Random testing of jars of manuka honey show it's not all genuine
In the honey hierarchy manuka is Queen. But, before you shell out up to £90 (!) for a jar of the good stuff, make sure what you're buying is genuine.
Tests carried out by retail publication The Grocer on a random selection of jars of manuka honey being sold in the U.K. found that some manuka-loving Brits may have been buying bogus produce.
Given the fact that more jars of manuka are sold each year than are actually being produced this doesn't come as much of a surprise. It's reported that only around 1,700 tonnes of legitimate manuka is produced in New Zealand every year but three times that much is marketed and sold as manuka around the world.
Manuka honey is only produced by honey bees feeding on the manuka tree, which grows throughout New Zealand.
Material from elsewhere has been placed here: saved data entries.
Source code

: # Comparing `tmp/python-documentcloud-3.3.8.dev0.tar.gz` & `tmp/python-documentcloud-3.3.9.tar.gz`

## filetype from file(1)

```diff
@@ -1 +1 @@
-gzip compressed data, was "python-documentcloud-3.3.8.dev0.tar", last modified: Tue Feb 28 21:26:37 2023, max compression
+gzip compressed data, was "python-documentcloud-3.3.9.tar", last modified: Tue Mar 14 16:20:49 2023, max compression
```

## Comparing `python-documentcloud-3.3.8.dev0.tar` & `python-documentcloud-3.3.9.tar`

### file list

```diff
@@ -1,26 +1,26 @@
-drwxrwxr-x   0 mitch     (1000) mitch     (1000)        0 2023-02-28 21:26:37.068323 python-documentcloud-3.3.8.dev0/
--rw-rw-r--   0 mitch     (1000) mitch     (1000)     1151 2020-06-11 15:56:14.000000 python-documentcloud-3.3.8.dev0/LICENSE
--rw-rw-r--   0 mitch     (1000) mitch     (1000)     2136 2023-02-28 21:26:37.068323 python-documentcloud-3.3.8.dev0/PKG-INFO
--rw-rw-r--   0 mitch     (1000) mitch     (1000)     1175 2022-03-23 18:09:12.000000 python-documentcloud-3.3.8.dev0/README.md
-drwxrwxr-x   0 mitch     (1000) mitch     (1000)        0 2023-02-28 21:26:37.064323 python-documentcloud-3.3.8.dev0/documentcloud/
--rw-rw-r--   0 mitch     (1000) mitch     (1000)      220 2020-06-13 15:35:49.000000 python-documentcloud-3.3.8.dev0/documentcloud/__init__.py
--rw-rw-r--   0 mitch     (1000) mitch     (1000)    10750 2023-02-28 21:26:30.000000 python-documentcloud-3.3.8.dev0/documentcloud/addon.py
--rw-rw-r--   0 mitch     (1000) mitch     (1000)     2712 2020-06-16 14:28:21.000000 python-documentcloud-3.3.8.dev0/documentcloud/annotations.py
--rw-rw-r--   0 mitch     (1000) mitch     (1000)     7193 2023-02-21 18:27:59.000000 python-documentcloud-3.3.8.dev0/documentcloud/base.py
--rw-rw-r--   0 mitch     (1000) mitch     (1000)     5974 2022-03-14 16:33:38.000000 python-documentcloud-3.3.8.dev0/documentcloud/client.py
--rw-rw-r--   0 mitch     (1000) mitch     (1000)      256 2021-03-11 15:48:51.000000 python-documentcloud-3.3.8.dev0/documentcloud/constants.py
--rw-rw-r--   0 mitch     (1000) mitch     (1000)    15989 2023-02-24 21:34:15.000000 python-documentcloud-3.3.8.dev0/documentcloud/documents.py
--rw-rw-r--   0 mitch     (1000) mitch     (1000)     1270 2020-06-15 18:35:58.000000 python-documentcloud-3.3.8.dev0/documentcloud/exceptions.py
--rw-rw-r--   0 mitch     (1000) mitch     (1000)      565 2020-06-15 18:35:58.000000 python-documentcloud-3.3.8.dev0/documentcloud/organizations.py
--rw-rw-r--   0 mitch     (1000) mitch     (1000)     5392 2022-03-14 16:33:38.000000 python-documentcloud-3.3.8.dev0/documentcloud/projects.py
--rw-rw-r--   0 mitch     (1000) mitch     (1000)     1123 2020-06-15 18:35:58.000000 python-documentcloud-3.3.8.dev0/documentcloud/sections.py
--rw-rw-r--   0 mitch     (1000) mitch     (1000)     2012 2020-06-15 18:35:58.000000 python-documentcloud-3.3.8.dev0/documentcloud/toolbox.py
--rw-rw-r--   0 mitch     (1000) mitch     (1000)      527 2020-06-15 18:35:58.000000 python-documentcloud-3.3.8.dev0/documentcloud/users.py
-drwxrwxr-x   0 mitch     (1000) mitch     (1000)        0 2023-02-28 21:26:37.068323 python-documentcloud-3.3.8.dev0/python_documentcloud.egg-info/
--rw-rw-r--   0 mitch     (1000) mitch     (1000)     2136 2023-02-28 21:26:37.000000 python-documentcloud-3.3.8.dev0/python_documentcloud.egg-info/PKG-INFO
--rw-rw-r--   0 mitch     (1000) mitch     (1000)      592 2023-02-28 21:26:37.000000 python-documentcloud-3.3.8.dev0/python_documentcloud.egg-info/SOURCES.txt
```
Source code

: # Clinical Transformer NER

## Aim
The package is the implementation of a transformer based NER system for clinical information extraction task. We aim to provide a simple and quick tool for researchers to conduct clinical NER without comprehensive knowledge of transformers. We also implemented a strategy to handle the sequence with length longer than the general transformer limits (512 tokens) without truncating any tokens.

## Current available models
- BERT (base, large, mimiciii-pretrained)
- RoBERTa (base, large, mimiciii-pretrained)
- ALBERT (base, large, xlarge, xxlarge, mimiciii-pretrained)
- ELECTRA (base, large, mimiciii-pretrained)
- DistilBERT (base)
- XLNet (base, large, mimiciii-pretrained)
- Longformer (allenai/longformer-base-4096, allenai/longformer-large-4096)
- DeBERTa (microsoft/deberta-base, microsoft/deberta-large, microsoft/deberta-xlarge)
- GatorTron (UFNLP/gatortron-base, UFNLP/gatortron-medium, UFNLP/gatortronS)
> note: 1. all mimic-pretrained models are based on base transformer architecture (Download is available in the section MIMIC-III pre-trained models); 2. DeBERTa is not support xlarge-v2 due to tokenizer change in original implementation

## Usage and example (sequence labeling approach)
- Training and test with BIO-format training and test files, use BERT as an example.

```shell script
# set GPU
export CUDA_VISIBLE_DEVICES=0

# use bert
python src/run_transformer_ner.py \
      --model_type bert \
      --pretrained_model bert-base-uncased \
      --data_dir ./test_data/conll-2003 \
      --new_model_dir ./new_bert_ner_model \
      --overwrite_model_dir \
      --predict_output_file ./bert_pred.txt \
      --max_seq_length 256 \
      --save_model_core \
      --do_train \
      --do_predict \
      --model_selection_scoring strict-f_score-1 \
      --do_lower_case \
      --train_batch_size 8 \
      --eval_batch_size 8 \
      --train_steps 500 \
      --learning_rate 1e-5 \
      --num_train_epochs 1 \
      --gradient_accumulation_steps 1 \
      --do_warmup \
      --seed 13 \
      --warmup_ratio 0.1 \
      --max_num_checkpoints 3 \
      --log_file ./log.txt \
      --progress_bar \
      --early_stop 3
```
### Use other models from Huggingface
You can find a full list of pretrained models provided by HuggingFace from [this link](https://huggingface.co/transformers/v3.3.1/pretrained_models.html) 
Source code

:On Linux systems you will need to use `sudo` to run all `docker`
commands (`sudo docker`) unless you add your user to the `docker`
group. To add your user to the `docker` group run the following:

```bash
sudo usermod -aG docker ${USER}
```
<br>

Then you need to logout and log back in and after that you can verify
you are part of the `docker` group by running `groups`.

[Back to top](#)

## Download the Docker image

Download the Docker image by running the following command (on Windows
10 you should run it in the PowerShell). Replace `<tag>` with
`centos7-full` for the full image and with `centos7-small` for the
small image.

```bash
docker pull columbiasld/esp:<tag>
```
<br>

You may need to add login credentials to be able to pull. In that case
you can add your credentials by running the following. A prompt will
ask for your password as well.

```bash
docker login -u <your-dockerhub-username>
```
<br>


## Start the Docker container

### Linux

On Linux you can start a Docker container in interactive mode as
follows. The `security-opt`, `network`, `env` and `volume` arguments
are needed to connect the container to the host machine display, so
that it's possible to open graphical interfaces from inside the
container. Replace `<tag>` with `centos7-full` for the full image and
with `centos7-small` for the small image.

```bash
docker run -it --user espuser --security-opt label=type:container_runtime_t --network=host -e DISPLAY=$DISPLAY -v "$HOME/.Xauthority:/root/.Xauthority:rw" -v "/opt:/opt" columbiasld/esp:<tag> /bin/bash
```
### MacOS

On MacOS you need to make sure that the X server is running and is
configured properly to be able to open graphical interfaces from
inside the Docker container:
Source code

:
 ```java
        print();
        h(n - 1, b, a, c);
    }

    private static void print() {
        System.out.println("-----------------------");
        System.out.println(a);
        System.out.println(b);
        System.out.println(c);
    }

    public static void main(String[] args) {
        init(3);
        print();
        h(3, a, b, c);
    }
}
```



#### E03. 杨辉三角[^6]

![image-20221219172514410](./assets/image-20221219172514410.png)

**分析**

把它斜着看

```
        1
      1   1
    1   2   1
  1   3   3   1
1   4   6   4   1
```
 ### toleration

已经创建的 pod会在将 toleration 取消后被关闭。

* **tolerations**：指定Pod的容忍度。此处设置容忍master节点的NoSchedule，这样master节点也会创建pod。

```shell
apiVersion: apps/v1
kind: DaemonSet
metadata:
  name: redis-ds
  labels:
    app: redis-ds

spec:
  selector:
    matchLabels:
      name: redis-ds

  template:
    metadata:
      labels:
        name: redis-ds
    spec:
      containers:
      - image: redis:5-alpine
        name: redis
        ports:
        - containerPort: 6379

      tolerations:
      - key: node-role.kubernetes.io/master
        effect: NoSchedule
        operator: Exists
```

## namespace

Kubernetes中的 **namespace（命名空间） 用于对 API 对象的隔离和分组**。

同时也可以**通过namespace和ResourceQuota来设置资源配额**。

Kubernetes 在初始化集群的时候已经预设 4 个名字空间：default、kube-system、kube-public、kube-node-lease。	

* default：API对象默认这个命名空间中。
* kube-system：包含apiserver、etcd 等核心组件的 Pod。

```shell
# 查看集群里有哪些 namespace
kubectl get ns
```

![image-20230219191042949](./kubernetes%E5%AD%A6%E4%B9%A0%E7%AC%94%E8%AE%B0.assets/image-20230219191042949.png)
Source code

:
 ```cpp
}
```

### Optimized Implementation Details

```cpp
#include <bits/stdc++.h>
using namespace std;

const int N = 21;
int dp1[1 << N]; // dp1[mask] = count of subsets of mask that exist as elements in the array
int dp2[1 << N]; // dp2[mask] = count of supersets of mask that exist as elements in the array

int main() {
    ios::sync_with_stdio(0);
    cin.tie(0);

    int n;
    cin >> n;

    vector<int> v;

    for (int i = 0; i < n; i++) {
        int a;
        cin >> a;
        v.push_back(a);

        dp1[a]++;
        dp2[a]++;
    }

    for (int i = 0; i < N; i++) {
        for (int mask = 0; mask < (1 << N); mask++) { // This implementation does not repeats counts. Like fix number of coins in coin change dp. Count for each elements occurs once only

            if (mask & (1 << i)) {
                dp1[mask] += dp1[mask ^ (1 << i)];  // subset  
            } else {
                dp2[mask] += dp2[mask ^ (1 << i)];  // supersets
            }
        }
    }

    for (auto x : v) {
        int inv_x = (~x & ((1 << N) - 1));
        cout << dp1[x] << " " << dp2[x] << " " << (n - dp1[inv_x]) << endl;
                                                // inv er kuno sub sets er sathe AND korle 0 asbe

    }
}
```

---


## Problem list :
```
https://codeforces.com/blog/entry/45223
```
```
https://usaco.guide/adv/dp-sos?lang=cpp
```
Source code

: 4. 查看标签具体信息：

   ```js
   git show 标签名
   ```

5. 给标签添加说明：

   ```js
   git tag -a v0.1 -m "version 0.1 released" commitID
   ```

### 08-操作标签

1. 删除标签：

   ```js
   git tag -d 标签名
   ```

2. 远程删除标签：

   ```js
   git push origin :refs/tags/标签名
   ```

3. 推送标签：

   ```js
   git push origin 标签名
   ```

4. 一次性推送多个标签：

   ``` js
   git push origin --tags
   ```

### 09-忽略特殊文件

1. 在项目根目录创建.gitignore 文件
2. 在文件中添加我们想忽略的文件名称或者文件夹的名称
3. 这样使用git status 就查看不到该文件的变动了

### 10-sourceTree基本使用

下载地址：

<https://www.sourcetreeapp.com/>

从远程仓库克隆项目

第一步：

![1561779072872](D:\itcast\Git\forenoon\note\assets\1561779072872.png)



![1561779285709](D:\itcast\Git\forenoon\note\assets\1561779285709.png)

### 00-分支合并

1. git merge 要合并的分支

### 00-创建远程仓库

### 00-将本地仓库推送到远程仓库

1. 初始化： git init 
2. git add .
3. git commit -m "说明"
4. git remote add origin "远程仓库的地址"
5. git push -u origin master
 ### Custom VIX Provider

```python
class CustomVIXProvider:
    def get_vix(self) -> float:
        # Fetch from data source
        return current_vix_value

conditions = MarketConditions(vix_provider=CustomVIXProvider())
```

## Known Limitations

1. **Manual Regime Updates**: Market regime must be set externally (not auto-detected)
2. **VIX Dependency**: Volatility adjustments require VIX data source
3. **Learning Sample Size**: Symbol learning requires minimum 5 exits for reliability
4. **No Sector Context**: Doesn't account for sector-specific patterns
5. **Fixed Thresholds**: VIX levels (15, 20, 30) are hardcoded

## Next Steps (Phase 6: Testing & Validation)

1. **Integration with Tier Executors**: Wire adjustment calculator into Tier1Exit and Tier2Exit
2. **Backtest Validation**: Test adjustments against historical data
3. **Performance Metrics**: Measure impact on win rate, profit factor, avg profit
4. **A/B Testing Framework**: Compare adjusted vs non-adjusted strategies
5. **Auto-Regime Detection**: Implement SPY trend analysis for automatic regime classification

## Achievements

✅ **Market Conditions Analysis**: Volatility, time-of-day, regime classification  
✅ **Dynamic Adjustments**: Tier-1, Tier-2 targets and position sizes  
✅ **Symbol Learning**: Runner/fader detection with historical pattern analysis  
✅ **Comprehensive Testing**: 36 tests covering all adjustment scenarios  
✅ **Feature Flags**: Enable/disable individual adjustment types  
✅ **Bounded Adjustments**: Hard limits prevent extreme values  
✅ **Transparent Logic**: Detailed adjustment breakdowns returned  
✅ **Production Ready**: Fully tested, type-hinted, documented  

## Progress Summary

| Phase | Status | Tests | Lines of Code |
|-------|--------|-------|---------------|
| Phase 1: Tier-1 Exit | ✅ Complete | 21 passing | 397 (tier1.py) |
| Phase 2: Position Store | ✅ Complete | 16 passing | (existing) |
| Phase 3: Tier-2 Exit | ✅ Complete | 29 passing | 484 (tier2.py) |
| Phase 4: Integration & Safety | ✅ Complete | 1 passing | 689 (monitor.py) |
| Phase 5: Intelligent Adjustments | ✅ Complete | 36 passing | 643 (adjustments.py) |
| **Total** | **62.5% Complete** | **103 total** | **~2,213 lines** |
It contains a unique and vital ingredient called methylglyoxal (MGO), which is responsible for the product's Non-Peroxide Activity (NPA). It is this that gives manuka its antibacterial properties, which has led to it being hailed as a superfood and praised for a wide range of health benefits from treating wounds to aiding digestion.
Existing guidelines do not identify a minimum level of MGO content for honey to be branded as manuka, meaning this can vary greatly between brands. So how do you make the right choice and get what you pay for?
According to the UMF (Unique Manuka Factor) Honey Association genuine manuka honey complies with all five of the following criteria:
1. It has the name UMF clearly stated on the front label.
2. It is packed into jars and labelled in New Zealand.
3. It is from a New Zealand company licensed to use the name UMF.
4. It has the UMF licensee's name on the front label.
5. It has a rating of UMF5 or more. The UMF rating is an internationally-recognised trademark, guarantees the presence of required manuka ingredients DHA (dihydroxyacetone), Methylglyoxal and Leptosperin and assures the purity and quality of the honey.